Antes de que Reich pudiera detenerle, Pete y Harris estaban en el suelo. El hombre mayor apretó con fuerza la garganta del más joven, mientras golpeaba el cráneo de su yerno contra las piedras y le exprimía todo el aire de la tráquea. Harris apenas oponía resistencia. Reich agarró a Pete por los hombros, apartó a su amigo de un empujón y se puso delante para bloquearle el camino si volvía a cargar contra Harris.

—¡Detente, Pete!

Éste, llorando y jadeando, retrocedió y apoyó las manos en las rodillas. Reich cogió a Harris del cuello de la camisa y lo sujetó. Sin pensar, cerró la mano izquierda y le dio un puñetazo en la cara, donde oyó el ruido del cartílago al romperse. La sangre empezó a brotar de la nariz y Harris se tambaleó hacia atrás y cayó de rodillas.

Reich se frotó los nudillos, rojos y doloridos, y se maldijo en silencio por haber perdido el control. Pete le observaba sin decir nada.

Fue entonces cuando Reich lo oyó. Un hilillo de voz, ahogado por el bramido del fuego.

—¡Ayuda!

Alzó la vista con un apremio repentino.

—¿Qué demonios ha sido eso? —preguntó—. ¿Lo has oído?

Pete negó con la cabeza.
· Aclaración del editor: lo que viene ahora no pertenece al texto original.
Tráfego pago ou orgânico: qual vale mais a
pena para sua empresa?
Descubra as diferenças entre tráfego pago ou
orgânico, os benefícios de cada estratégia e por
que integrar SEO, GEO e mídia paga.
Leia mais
A kilómetro y medio de distancia, oyeron acercarse las sirenas de los camiones de bomberos.

—Hay alguien vivo —le dijo Reich.

Avanzó por la hierba, esquivando los fragmentos en llamas que salían disparados de la casa. Rastreó el jardín quemado, abriéndose paso entre la alta hierba, y aguzó el oído, pero no volvió a oír la voz.

—¡Eh! —llamó—. ¡Eh! ¿Dónde estás?

Nadie respondió.

Reich avanzó penosamente hacia los bosques del lado oeste de la casa. Rodeó la estructura quemada del viejo garaje, que se había desplomado excepto por una pared que parecía desafiar la gravedad y cuya sombra se alargaba por la pradera. Entornó los ojos, tratando de ver algo en la oscuridad. El campo estaba cubierto de matorrales y flores, pero más allá del círculo de llamas vio un destello rosa entre los tallos de zanahoria silvestre.
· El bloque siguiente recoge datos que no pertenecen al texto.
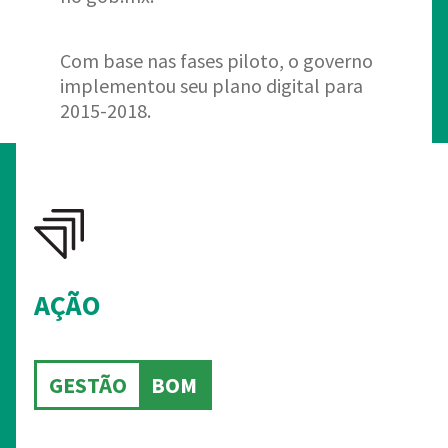
Com base nas fases piloto, o governo
implementou seu plano digital para
2015-2018.
AÇÃO
GESTÃO
BOM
Mientras lo miraba, el bulto rosa se movió y distinguió la cara de una niña. El miedo se reflejaba en sus ojos mientras el fuego se acercaba a ella.

Reich corrió.

—No quiero oírte hablar del incendio —le advirtió Reich a Pete Hoffman.

Éste asintió lentamente.

—Ya lo sé, Felix.

—Mark Bradley no pagó por lo que le hizo a Tresa, pero por todos los diablos que pagará por lo que le ha hecho a Glory. No ayudará mucho que tú y yo empecemos a desenterrar el pasado.

Reich se alisó el uniforme y se dirigió al Tahoe, dejando a Pete solo junto al sendero, contemplando el agua. Antes de que hubiera subido al todoterreno, oyó que Pete le llamaba.

—¿Felix?

Reich se detuvo.

—¿Qué pasa?

—Sabes que no importa lo que digamos o dejemos de decir. Antes o después, alguien lo relacionará con el incendio.

Reich no contestó. Sabía que Pete tenía razón.

—Dirán que fue Harris Bone quien mató a Glory —continuó Pete, con la voz rota de un viejo—. Dirán que al final ha vuelto.